Problem A: In the forum discussion about the Third Amendment, rewrite the paragraph beginning "The British Army took over residences" as a shorter passage that keeps its main points.
Problem B: From the forum discussion about the Third Amendment, retype the passage that begins at the words "It is also, as" and stops after the words "the writers' intent.".

That's a direct copy and paste of the Washington Post article. As I was writing this up, the article was changed.
luvMIdog
(2,533 posts)underpants
(182,904 posts)Nobody pays attention to the Third Amendment.
A HERETIC I AM
(24,380 posts)can not name or even indicate in any way what the 3rd refers to.
It is also, as a point of interest, the LEAST litigated in the Supreme Court.
I propose using it as a way to keep police officers off your property. They are, after all, an occupying force.
underpants
(182,904 posts)The British Army took over residences and holdings all the time. That's why it was in there. Not having a standing Army (though it's considered a standing Army now) was another control. The combination of the 3rd and lack of a standing Army provide the context for the whole 2nd Amendment and the writers' intent.
But that's just my opinion.
A HERETIC I AM
(24,380 posts)And that point you bring up seems lost on most advocates of the 2nd. Hell, the commonplace nature of soldiers commandeering private residences ("Right! The Colonel lives here now, so BUGGER OFF!" was such that they put that prohibition in before the right to be secure in your papers and effects and to be free of unreasonable searches and seizures.
This point - the context - is of utmost importance, in my mind. The misinterpretation, in my opinion, the DC vs Heller decision gave to the possession of firearms by individuals belies the true intent of the first 3 amendments when looked at together, in context and from the point of view of the late 1700's in New England.
underpants
(182,904 posts)As I remember it the SCOTUS had repeatedly (since the 30's) said there was no individual right.
I could easily be wrong.
BTW - love this conversation
A HERETIC I AM
(24,380 posts)(BTW, I apologize for the delays in responding, as I am working nights and don't do a whole lot of DU reading while driving!)
https://www.cga.ct.gov/2008/rpt/2008-R-0578.htm
##"In Heller, the U.S. Supreme Court answered a long-standing constitutional question about whether the right to keep and bear arms is an individual right unconnected to service in the militia or a collective right that applies only to state-regulated militias.(Other bolding and emphasis mine, if and when the Admins ever turn the HTML back on! - AHIA)

Recorded data:
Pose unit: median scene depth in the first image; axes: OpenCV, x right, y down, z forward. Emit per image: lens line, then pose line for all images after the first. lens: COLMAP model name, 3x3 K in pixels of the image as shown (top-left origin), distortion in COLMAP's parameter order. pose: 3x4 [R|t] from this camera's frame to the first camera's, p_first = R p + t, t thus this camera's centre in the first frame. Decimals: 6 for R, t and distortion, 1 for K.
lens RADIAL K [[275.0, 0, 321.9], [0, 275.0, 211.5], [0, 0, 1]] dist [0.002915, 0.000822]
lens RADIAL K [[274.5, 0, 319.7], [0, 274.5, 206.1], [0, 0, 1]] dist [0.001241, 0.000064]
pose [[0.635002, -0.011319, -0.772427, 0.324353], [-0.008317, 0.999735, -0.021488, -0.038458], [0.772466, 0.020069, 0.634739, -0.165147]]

Response A: Because the British Army routinely seized homes and property, the Third Amendment was added. Not having a standing army was a second safeguard, though the nation is now considered to have one. Together, these two give the context for the whole Second Amendment and its writers' intent.

Response B:
It is also, as a point of interest, the LEAST litigated in the Supreme Court.
I propose using it as a way to keep police officers off your property. They are, after all, an occupying force.
underpants
(182,904 posts)The British Army took over residences and holdings all the time. That's why it was in there. Not having a standing Army (though it's considered a standing Army now) was another control. The combination of the 3rd and lack of a standing Army provide the context for the whole 2nd Amendment and the writers' intent.